Comment anticiper la suite, notamment dans la perspective d’une prochaine visite de Xi Jinping à Pyongyang ? Donald Trump pourrait-il être en passe d’obtenir un résultat là ou ses prédécesseurs ont échoué ?

Une visite de Xi Jinping à Pyongyang est toujours possible et il semble que, formellement, l’invitation ait été acceptée. Toutefois, ces visites (publiques du moins) de hautes responsables chinois sont très rares, la dernière d’un Président (Hu Jintao) ayant eu lieu en 2005.

Il est difficile de dire ce que sera la suite. Principalement parce que la diplomatie traditionnelle n’est plus à la manœuvre, et qu’elle a été remplacée par un jeu complexe où trois interlocuteurs jouent en permanence, lors de rencontres bilatérales d’où ne sortent que des rumeurs ou des déclarations convenues ou par le biais de déclarations à distance.
On peut simplement constater que deux grands résultats ont d’ores et déjà été obtenus.

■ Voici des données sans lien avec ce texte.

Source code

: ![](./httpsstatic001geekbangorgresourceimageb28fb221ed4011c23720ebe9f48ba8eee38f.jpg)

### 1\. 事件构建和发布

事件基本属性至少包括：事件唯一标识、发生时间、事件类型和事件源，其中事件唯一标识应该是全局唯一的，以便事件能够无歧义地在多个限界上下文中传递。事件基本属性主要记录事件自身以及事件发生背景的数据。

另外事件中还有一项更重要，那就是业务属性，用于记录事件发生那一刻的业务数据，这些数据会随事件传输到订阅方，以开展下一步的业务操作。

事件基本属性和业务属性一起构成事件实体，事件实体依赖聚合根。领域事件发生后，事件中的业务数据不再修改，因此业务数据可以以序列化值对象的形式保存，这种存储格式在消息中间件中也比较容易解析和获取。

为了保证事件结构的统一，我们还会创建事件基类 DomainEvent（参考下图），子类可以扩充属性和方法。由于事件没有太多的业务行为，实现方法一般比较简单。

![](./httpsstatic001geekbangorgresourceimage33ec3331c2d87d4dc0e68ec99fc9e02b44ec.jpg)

Pékin a cessé de soutenir Pyongyang et les essais balistiques et nucléaires se sont limités à la validation des recherches qui avaient eu lieu en toute tranquillité pendant la période de « patience stratégique » du mandat Obama. Dans la mesure où la Corée du Nord garde l’essentiel de ses capacités de nuisance et de production d’armes de destruction massive, on est encore loin d’un résultat sur le long terme. Par ailleurs, le passé a démontré que les espoirs, comme on en a connu entre autres sous l’administration Clinton, peuvent ne pas se concrétiser dès que les positions de fermeté sont abandonnées. Mais on peut quand même avancer l’administration Trump a, à ce jour et sur ce dossier, obtenu bien davantage, de la Chine en particulier que toutes celles qui l’ont précédé depuis 1993.